Uber et la Chine : un amour impossible ?

L’entreprise Uber continue de faire jazzer dans l’Empire du milieu, et multiplie les accros avec le gouvernement chinois et ses concurrents (Alibaba et Tencent).

L’Empire du milieu n’est pas le premier pays à mettre des bâtons dans les roues des taxis du géant californien.  En France, avec le lancement d’UberPop, la société a lancé une pierre dans la mare et a réussi a déclenché la colère des taxis et une levée de boucliers législatifs de la part du gouvernement ; le service ayant été même momentanément suspendu en attente d’une décision de justice. UberPop permet à un  particulier de devenir un taxi occasionnel en utilisant sa propre voiture. La société ne possède aucun véhicule en propre et se rémunère en ponctionnant une partie du prix de la course. En Espagne et en Belgique, où le système avait également été lancé, UberPop a tout bonnement été interdit suite aux nombreuses manifestations des chauffeurs de taxi professionnels. A New Delhi aussi, Uber est interdit, mais pour d’autres raisons.  Suite à l’arrestation d’un chauffeur d’Uber accusé de viol sur une passagère, la ville a en effet préféré mettre un terme à l’expérience. En 2015, Genève déclare le service UberX (Chauffeurs professionnels proposant des berlines standard) illégal.  

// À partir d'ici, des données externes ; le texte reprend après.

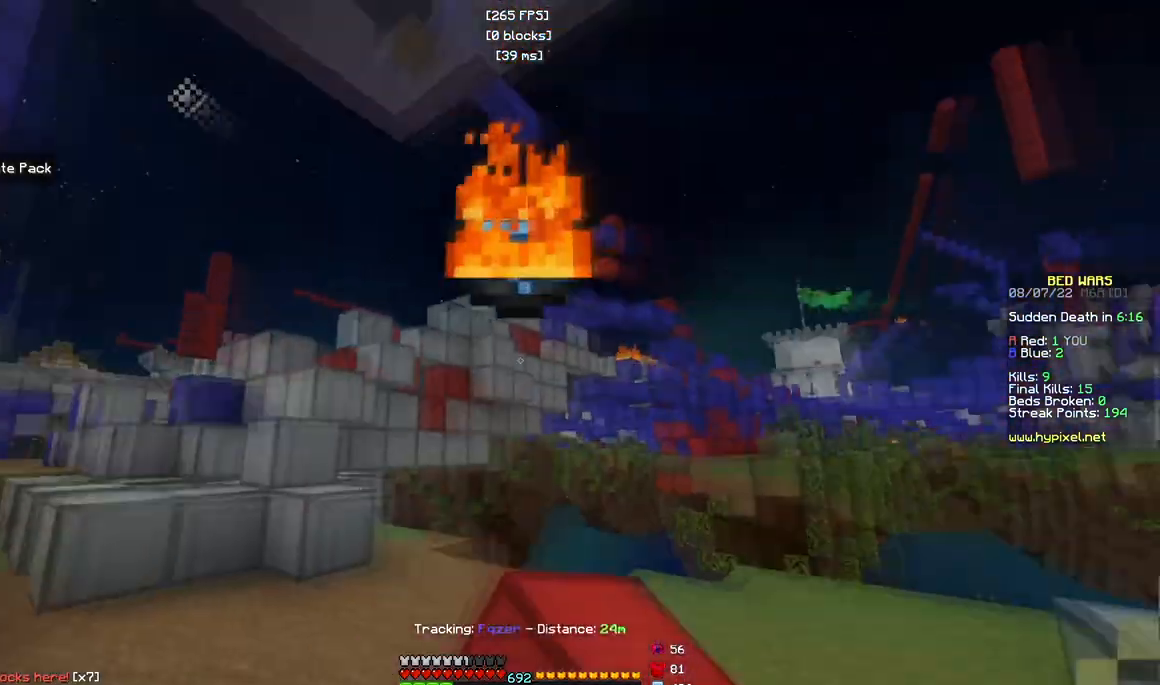
{"keys": [], "mouse": [], "events": [[50, "a", "up"]]}
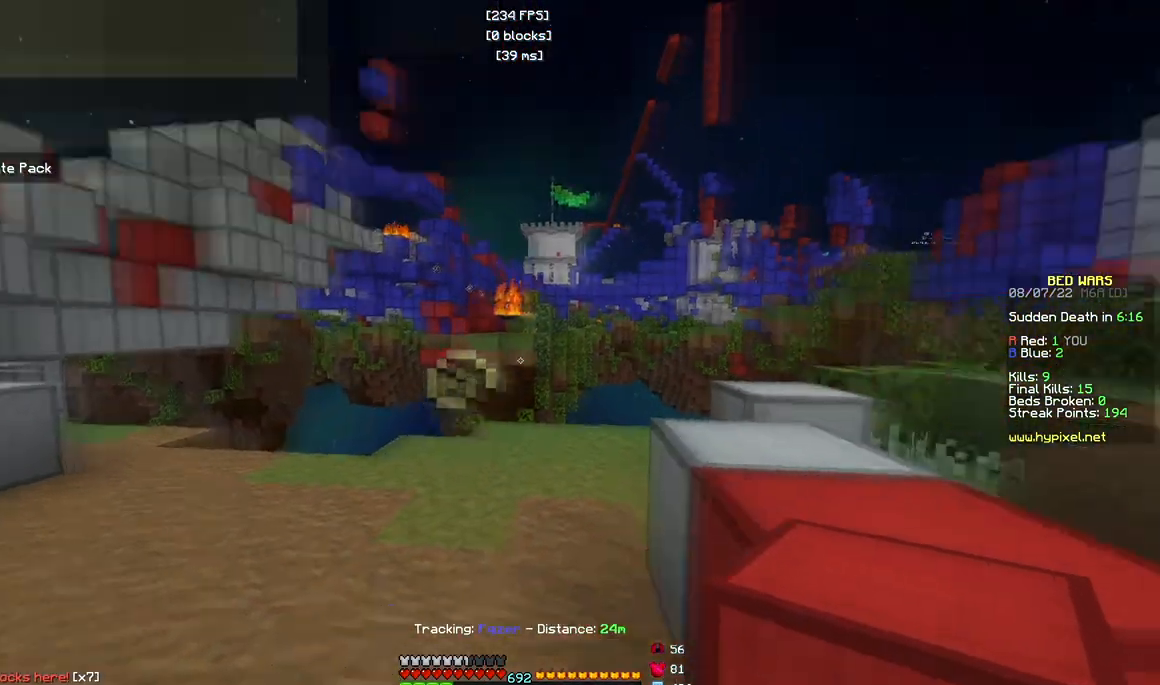
{"keys": ["d", "w"], "mouse": [], "events": [[17, "w", "down"], [183, "d", "down"], [217, "w", "up"], [433, "w", "down"]]}
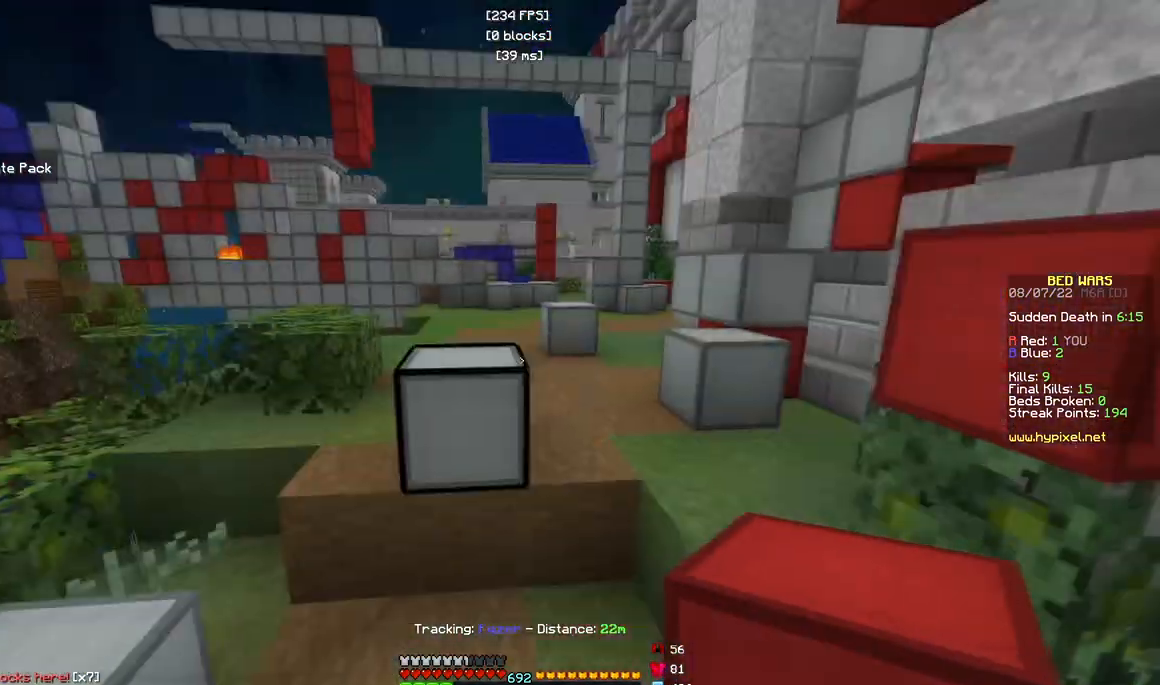
{"keys": ["a"], "mouse": [], "events": [[17, "d", "up"], [333, "a", "down"], [383, "w", "up"]]}
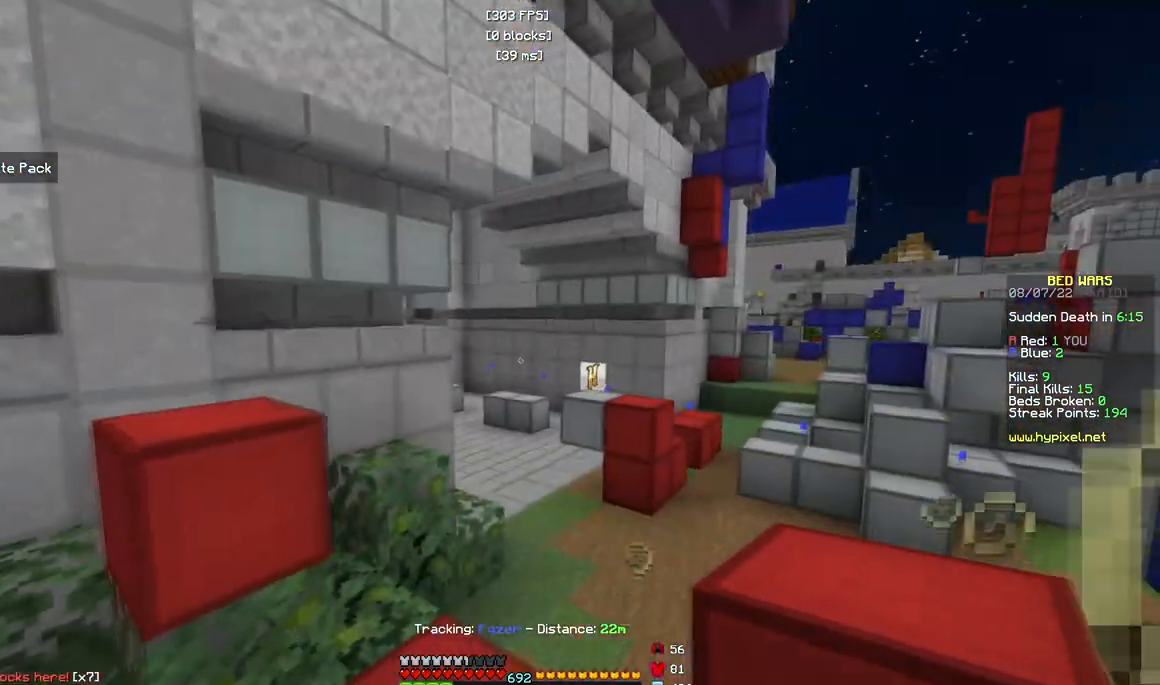
{"keys": ["d", "w"], "mouse": [], "events": [[117, "a", "up"], [167, "d", "down"], [200, "w", "down"]]}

Tencent et Alibaba unis pour écraser Uber

Uber garde l’espoir de percer en Chine où ce marché est pourtant dominé à 99% par les deux frères ennemis, Kuaidi Dache et Didi Dache, respectivement détenus par Alibaba Group (56,5%) et Tencent Group (43,3%), deux géants du net chinois. Avril 2015. Rappelons que Didi-kuaidi est une des applications les plus populaires en Chine en 2015(source). Les deux groupes ont décidé de faire une fusion « stratégique » au début d'année (Uber dans le viseur ?) tandis que Baidu, le Google chinois,  investissait dans le service californien de voiture avec chauffeur,  permettant à ce dernier  l’utilisation de son système de cartographie. Pour le moment, la société n’opère que dans une dizaine de villes en Chine. Des rumeurs relatives à une possible fusion entre Uber et Yidao Yongche ont circulé dernièrement. Yidao Yongche, un service positionné plutôt haut de gamme, serait un allié de poids pour Uber et la nouvelle entité formerait alors une vraie menace.

Uber banni de Wechat

 L’application de messagerie instantanée (propriété de Tencent) a bloqué, au fur et à mesure, les comptes liés à Uber dans les différentes villes chinoises où le service était implanté. Selon Emil Mickaël, le vice-président senior de Uber : « Tencent a procédé à interdire ou supprimer tous les comptes Uber sur Wechat. Nos comptes se sont éteints en Mars ». Wechat avait également banni les comptes liés à Kuaidi mais fit volte-face après en avoir acquis une partie. (source). Selon les médias locaux, Tencent accuse Uber de violations politiques ; raison plus que douteuse.  Avec une telle interdiction, les perspectives d’Uber à la conquête de la Chine doivent être revues à la baisse car Wechat, c’est 650 millions d’utilisateurs actifs uniques et une telle manne qui vous échappe, ça peut faire mal, très mal.

Uber dans le viseur de l’État Chinois

Le bureau d’Uber dans la ville chinoise de Guangzhou a été perquisitionné par les autorités locales. Ses derniers accusent Uber de fonctionner sans permis et de permettre à des propriétaires de voitures privées d’offrir des services de taxi. La société californienne n’a jamais émis de commentaire suite à cet événement.

Didi Kuaidi a reçu le soutien de géants de la finance chinoise comme le fonds public China Investment Compagny, lui aussi contrôlé par l’État. Un lobby dans le gouvernement qui fait tout pour freiner la progression d’Uber et laisser le champs libre aux deux sociétés chinoises qui dominent actuellement le marché.  Récemment, le gouvernement a également interdit à Bejing l’interdiction des applications mobiles pour recruter des services VTC et voudrait étendre cette interdiction à tout le pays.  


Uber continue en attendant son développement en Chine avec un milliard de dollars pour son expansion en Chine. La société californienne, qui a été évaluée en août dernier à 50 milliards de dollars, espère trouver la faille qui lui permettra de devenir un acteur majeur en Chine. Uber est soutenu par Baidu et certains investisseurs chinois, et aurait conclu un partenariat avec Xiaomi. Si la rumeur d’une fusion avec Yidao Yongche se confirme, Uber aura encore quelques belles cartes à jouer. Gageons alors que le gouvernement chinois saura trouver de nouvelles parades et renverra alors le géant californien dans ses cordes.